*EXTRACTED RECORDS*
=====

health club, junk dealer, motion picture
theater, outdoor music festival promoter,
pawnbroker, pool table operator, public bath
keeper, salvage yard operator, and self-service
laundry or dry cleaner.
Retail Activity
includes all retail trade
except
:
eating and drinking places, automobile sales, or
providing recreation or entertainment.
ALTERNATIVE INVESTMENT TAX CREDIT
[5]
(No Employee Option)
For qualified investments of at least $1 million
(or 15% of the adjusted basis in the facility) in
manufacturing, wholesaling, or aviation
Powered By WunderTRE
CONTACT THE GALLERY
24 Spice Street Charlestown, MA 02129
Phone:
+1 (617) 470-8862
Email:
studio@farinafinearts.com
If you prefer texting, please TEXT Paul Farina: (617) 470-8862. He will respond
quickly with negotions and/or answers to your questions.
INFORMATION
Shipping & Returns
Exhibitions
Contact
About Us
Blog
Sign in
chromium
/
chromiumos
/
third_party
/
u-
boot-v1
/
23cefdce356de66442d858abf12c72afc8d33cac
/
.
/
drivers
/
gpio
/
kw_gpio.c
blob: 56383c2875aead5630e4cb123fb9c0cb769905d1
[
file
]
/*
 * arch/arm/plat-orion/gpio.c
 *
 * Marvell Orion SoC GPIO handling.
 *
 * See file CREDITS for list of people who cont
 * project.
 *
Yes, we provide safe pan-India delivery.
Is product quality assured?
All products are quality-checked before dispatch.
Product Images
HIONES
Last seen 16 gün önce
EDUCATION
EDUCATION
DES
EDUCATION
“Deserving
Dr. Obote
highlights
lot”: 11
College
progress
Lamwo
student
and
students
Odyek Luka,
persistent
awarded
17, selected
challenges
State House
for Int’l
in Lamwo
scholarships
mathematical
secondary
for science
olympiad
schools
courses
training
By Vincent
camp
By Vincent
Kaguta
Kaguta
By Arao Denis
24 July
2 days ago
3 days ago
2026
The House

=====

*REQUIRED ACTION*
No line before the one with "By Arao Denis" belongs in the answer; copy that line and the rest of the records exactly.

*SOLUTION FOR THIS EXERCISE*
By Arao Denis
24 July
2 days ago
3 days ago
2026
The House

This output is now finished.